Post image for Letters and diary of Laura M. Towne.

Letters and diary of Laura M. Towne.

July 4, 2012

Letters and diary of Laura M. Towne

Written from the Sea islands of South Carolina.

[Diary] July 4.

Up at 4 A.M. We three girls raised our flag. Nelly had had the staff planted the day before. General Saxton and staff breakfasted here. Then we rode to the church — General Saxton in the carriage with us three ladies.

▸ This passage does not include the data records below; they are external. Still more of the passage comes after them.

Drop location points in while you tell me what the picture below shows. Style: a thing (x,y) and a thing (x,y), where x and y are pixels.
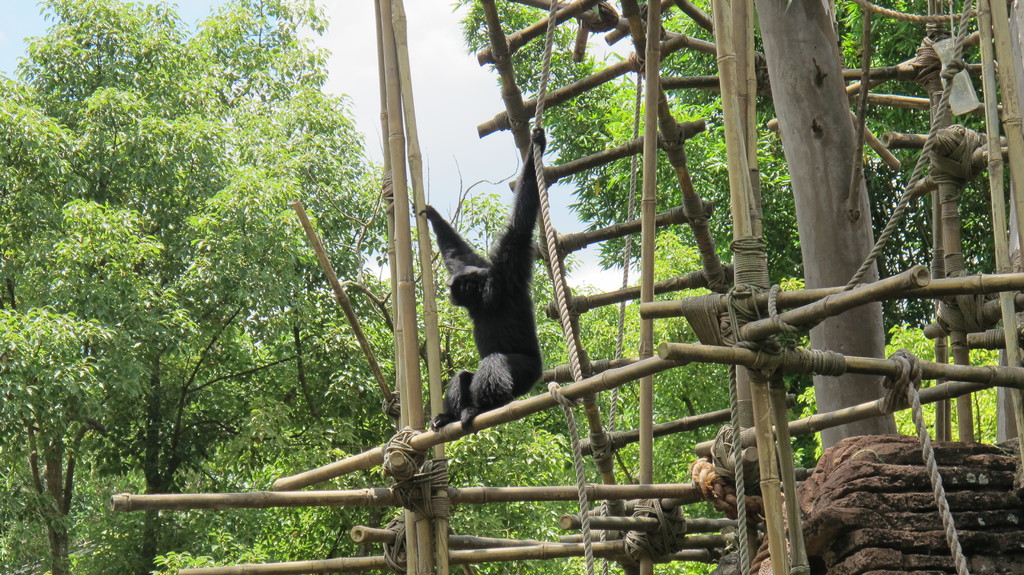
This image consists of a gibbon (493,377) standing on the sticks (435,412). It is in black color. In the background (184,367), there are trees (352,161). To the right (936,193), there are many sticks (831,303) tied along with a rope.
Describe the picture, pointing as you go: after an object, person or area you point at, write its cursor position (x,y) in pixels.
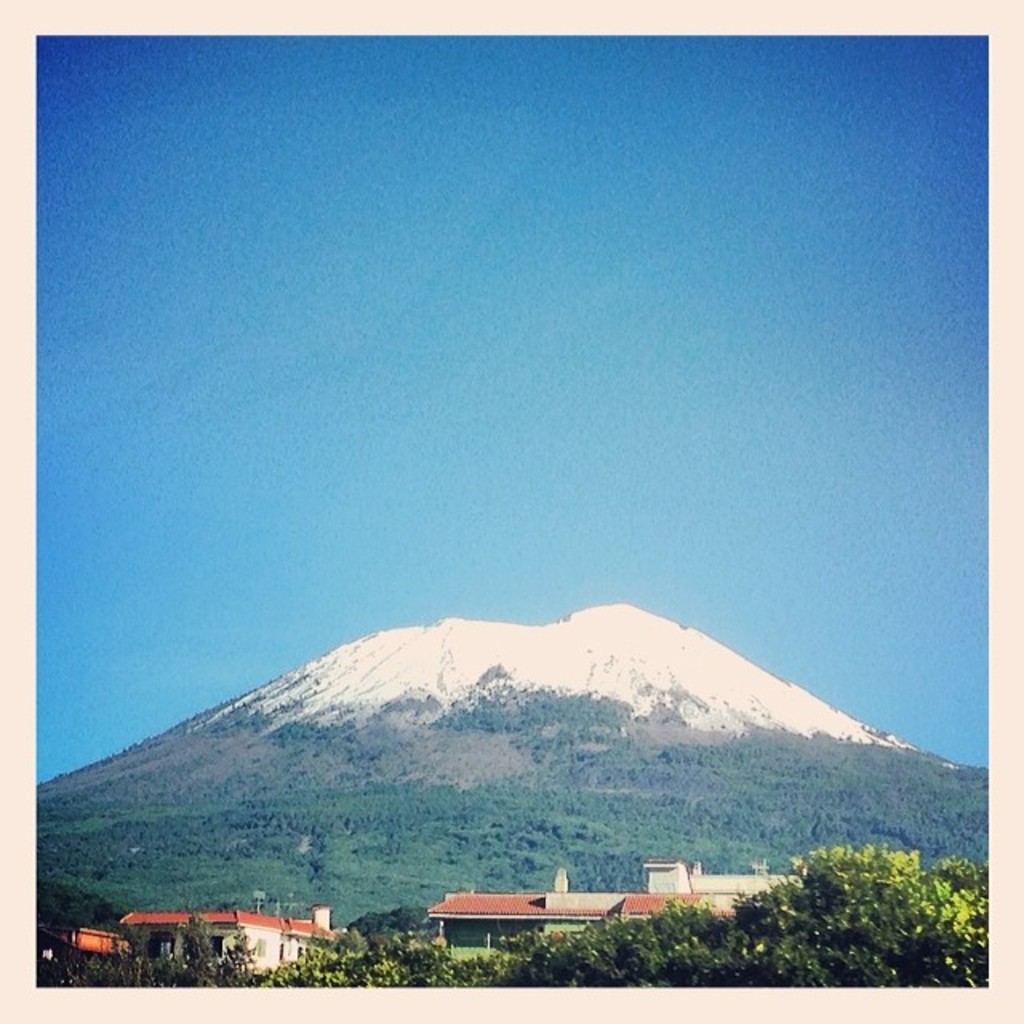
As we can see in the image there are buildings (651,899), trees (376,930) and hill (328,832). On the top (572,337) there is sky (541,337).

At the Episcopal church Nelly played the organ — “John Brown” and “America.” Then we took our places on the platform under the pines and oaks. First sat General Saxton and the ladies, then the staff and superintendents. A grand, noble flag, supplied by General Saxton, was stretched over the road in full view. The people, marshalled by Mr. Wells on one side, Mr. Gannett on the other, came in procession from below and above the church carrying branches in their hands and singing “Roll, Jordan, Roll.” They formed under the flag and before the platform into a dense mass and sang many of their own songs. At General Saxton’s request, Nelly’s school-children then sang Whittier’s song —

“Now praise and tank de Lord, he come
To set de people free;
Ole massa tink it day ob doom,
But we ob jubilee.”

He made a little speech to the people—manly, straightforward, and encouraging. Mr. Winsor addressed the school-children, and Mr. Philbrick dilated upon work, work, and cotton, cotton. Then there was an unlimited supply of molasses and water, gingered, — with herrings and hard-tack provided by the bounty of Philadelphia, and spread on board tables in the woods. We left them happy as larks, and all the white folks adjourned to the Oaks[1] for a cold lunch — that is, all but General Saxton and staff, who rode to Beaufort. I think the lunch was only tolerably successful, as the melons were green, and the corn-starch soured by the intense heat. General dispersion — the lunch being over. Mr. Sumner, Mr. Brinkerhoff, who made the prayer in the morning, before the addresses, stayed and sang with Nelly on the porch. I came up here to write and Ellen is here with me. She decked the parlors beautifully.

[1] The Government headquarters on St. Helena Island, where Miss Towne was living.